Executions in US fall to lowest level in 24 years, report shows
28 executions in 2015 reflects public support for death penalty falling, says expert body
James Holmes, who killed 12 people and wounded 70 others in a Colorado cinema in 2012, was sentencd to life in prison rather than death. Photograph: Andy Cross/Reuters
Executions in the United States in 2015 fell to their lowest number in nearly 25 years, and new death sentences imposed by courts declined to levels not seen since the early 1970s, according to a report released on Wednesday.
The annual survey by the Death Penalty Information Centre recorded 28 executions this year, the fewest since 1991, when there were 14. “The numbers are consistent with a long-term trend in which public support for the death penalty is dropping, the number of executions is dropping, and the number of death penalties imposed is dropping,” said Robert Dunham, the centre’s executive director.
Among the concerns cited in the study was one about the fairness of many death penalty prosecutions, an unease that has been heightened by the number of exonerations of death row inmates in recent years.

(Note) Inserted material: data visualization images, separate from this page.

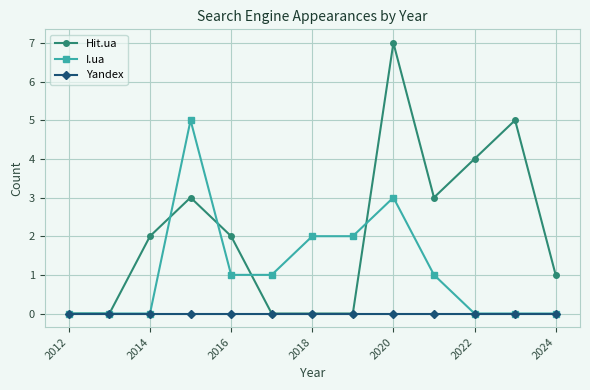

What is the value of the I.ua point at the 8th from the left?

2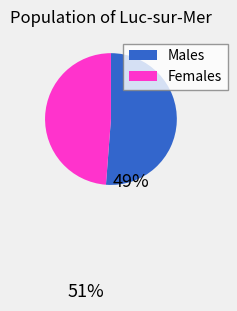

Is there a majority slice in this chart?

Yes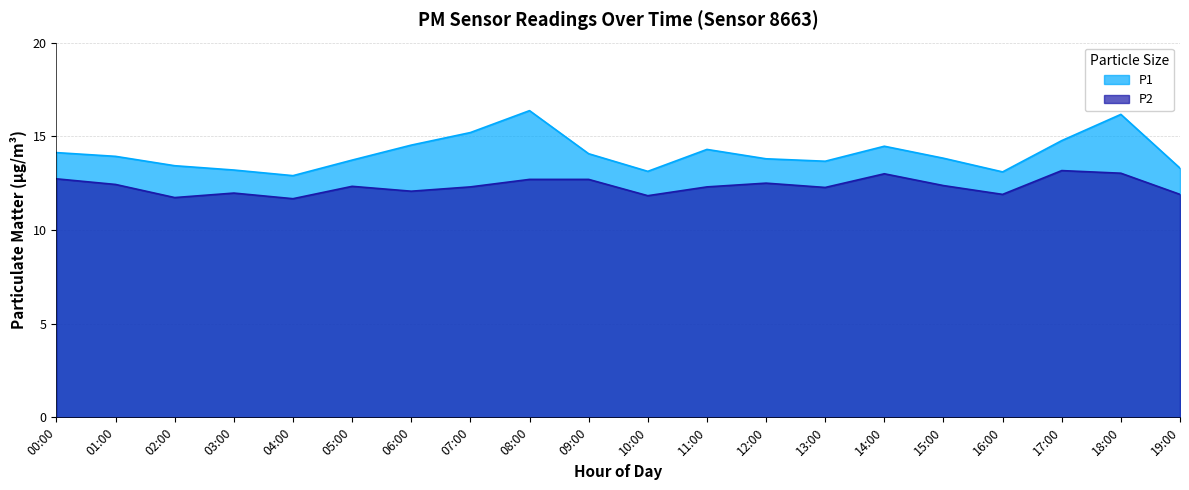

True or false: P1 has a value of 13.9 at 01:00.

True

This year, Pennsylvania’s governor has declared a moratorium on executions, Connecticut’s supreme court has determined the punishment to be unconstitutional and the Nebraska legislature repealed that state’s death penalty law – although voters will formally decide the statute’s future in a referendum next year.
In addition, shortages in the drugs used for lethal injections have led several states to impose temporary moratoriums until they obtain reliable supplies. The death penalty survey found there were seven fewer executions this year than in 2014. Only six states carried out executions this year – led by 13 in Texas, which frequently has the nation’s most executions; six in Missouri; and five in Georgia.
That was the fewest number of states that executed someone since 1992, the report said. Additionally, the 49 death sentences handed down by judges and juries this year was a 33 per cent decline from 2014 and was the lowest number of death sentences imposed since 1973. Juries in several prominent trials this year have opted to sentence defendants to life in prison rather than death. Those defendants included two in Colorado – James Holmes, who killed 12 people and wounded 70 others at an Aurora cinema in July 2012; and Dexter Lewis, who was convicted of stabbing five people to death in a Denver bar in October 2012.
Federal court jurors in Boston, however, sentenced Dzhokhar Tsarnaev to death in May for the 2013 Boston Marathon bombings. A single jurisdiction, Riverside County in California, imposed eight death sentences in 2015 – 16 percent of the total for the year, and more than any state except Florida, which handed down nine death sentences, according to the survey. In contrast, Texas imposed two death sentences in 2015.
During the past year, several states, including Ohio and Mississippi, have halted scheduled executions because their state prison systems lack an adequate supply of drugs for lethal injections, including sedatives that paralyse muscles, and drugs like potassium chloride, which stop the heart.
Drug manufacturers have cut off supplies to states when they believe the drugs will be used for lethal injections, and in some cases, compounding pharmacies that have stepped in to produce potassium chloride and other drugs for executions have ceased doing so once their names have been made public.
To avoid problems in obtaining drugs, some states passed legislation this year allowing other forms of execution, including Utah, which adopted a law to use firing squads if lethal injection is eventually declared unconstitutional. Oklahoma approved a law in April making asphyxiation with nitrogen gas its alternative execution method.
The report said six people on death rows around the country were exonerated this year, including Willie Manning, a black man who had been convicted of murdering two white women in Mississippi. Although nearly half of all murder victims in the nation are black, only six of 28 people executed this year had killed an African-American, the survey found. Ten of the 28 people executed this year were black.